The recipe came about because I had loads of beautiful red onions, plus a few brown ones on hand. I had just been to the Spring Harvest Festival at Vaucluse House run by Sydney Living Museums where I came away with a big tub of Vanella Cheese ricotta.
So caramelised onions on creamy ricotta on puff pastry was the go! Baked as a traybake made it easy to cut into slices for serving.
Not too tricky, give it a go!
3 large brown onions
1 tablespoon butter
1 tablespoon extra virgin olive oil
4 red onions
1/2 teaspoon salt
1/2 teaspoon brown sugar
3 free-range eggs
Salt and black pepper
1 sheet of puff pastry (approximately 180g, if you’re using block puff pastry)
Cut all the onions into rings. No need to be too precise – they can be quite chunky.

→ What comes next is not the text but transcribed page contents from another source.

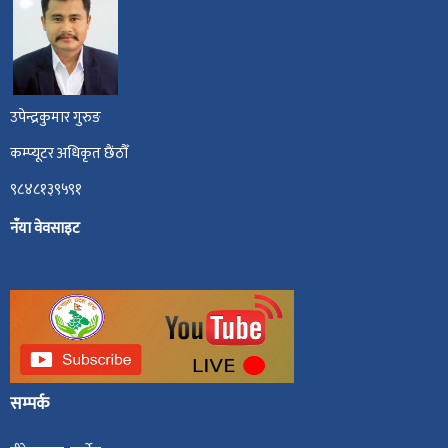
उपेन्द्रकुमार गुरुङ
कम्प्यूटर अधिकृत छैंठौँ
९८४८१३९५९१
नँया वेवसाइट
सम्पर्क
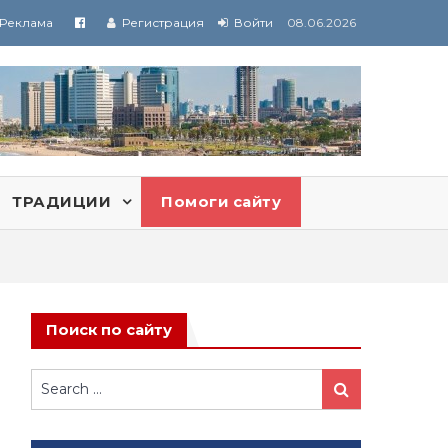
Реклама
Регистрация
Войти
08.06.2026
ТРАДИЦИИ
Помоги сайту
Поиск по сайту
Search
Search
for:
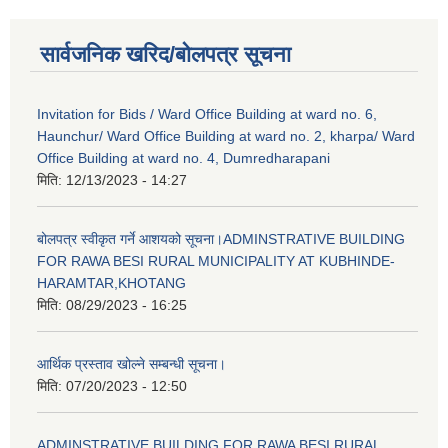
सार्वजनिक खरिद/बोलपत्र सूचना
Invitation for Bids / Ward Office Building at ward no. 6,
Haunchur/ Ward Office Building at ward no. 2, kharpa/ Ward
Office Building at ward no. 4, Dumredharapani
मिति:
12/13/2023 - 14:27
बोलपत्र स्वीकृत गर्ने आशयको सूचना।ADMINSTRATIVE BUILDING
FOR RAWA BESI RURAL MUNICIPALITY AT KUBHINDE-
HARAMTAR,KHOTANG
मिति:
08/29/2023 - 16:25
आर्थिक प्रस्ताव खोल्ने सम्बन्धी सूचना।
मिति:
07/20/2023 - 12:50
ADMINSTRATIVE BUILDING FOR RAWA BESI RURAL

Reserve the rings from two of the red onions.
Melt the butter in a large frying pan over a medium heat on the stovetop. Add the olive oil. Put in all the onion slices except the reserved red onion slices. Add the salt and brown sugar.
Cook for several minutes until the onions are soft and caramelised, turning occasionally. Now add in the reserved onions and cook for a further couple of minutes, until the onions have only just started to soften. Remove from the heat.

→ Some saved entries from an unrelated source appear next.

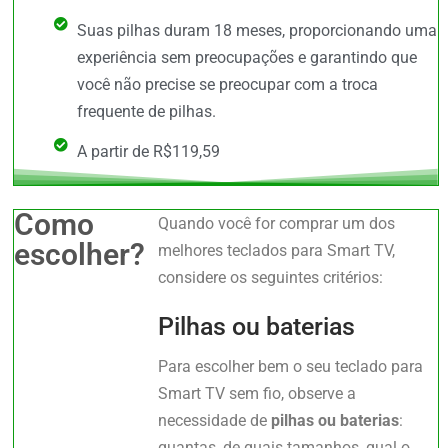
Suas pilhas duram 18 meses, proporcionando uma
experiência sem preocupações e garantindo que
você não precise se preocupar com a troca
frequente de pilhas.
A partir de R$119,59
Como
Quando você for comprar um dos
escolher?
melhores teclados para Smart TV,
considere os seguintes critérios:
Pilhas ou baterias
Para escolher bem o seu teclado para
Smart TV sem fio, observe a
necessidade de
pilhas ou baterias
:
quantas, de quais tamanhos, qual o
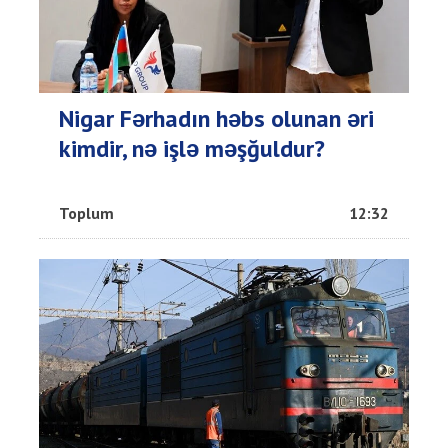
Nigar Fərhadın həbs olunan əri
kimdir, nə işlə məşğuldur?
Toplum
12:32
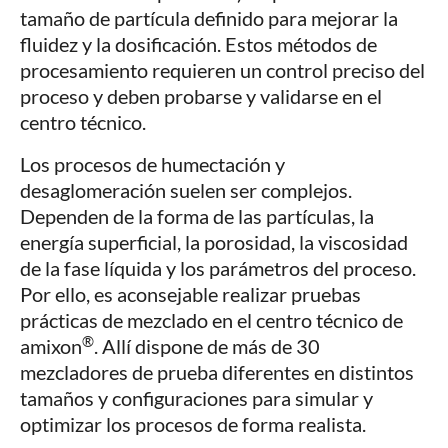
tamaño de partícula definido para mejorar la
fluidez y la dosificación. Estos métodos de
procesamiento requieren un control preciso del
proceso y deben probarse y validarse en el
centro técnico.
Los procesos de humectación y
desaglomeración suelen ser complejos.
Dependen de la forma de las partículas, la
energía superficial, la porosidad, la viscosidad
de la fase líquida y los parámetros del proceso.
Por ello, es aconsejable realizar pruebas
prácticas de mezclado en el centro técnico de
®
amixon
. Allí dispone de más de 30
mezcladores de prueba diferentes en distintos
tamaños y configuraciones para simular y
optimizar los procesos de forma realista.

Preheat the oven to 180 degrees C fan forced.
Grease your cake tin/pan or tart dish or baking dish.
Mix the ricotta, free range eggs, salt and black pepper with a spoon or fork. No need to blend or process.
Place the sheet of puff pastry snugly inside the tin/pan/dish, cutting it or stretching it to fit your dish. If using block pastry, roll out 180g into a shape to fit the size of the dish.
Soon the ricotta mixture over the puff pastry. Layer the onions on top, making sure the red onions you cooked last sit on the top.
Bake in the preheated oven for 30 minutes or until the pastry is golden round the wedges and the ricotta is set.
Serve warm or cold, with a green salad and crusty bread. You can freezer left over slices too.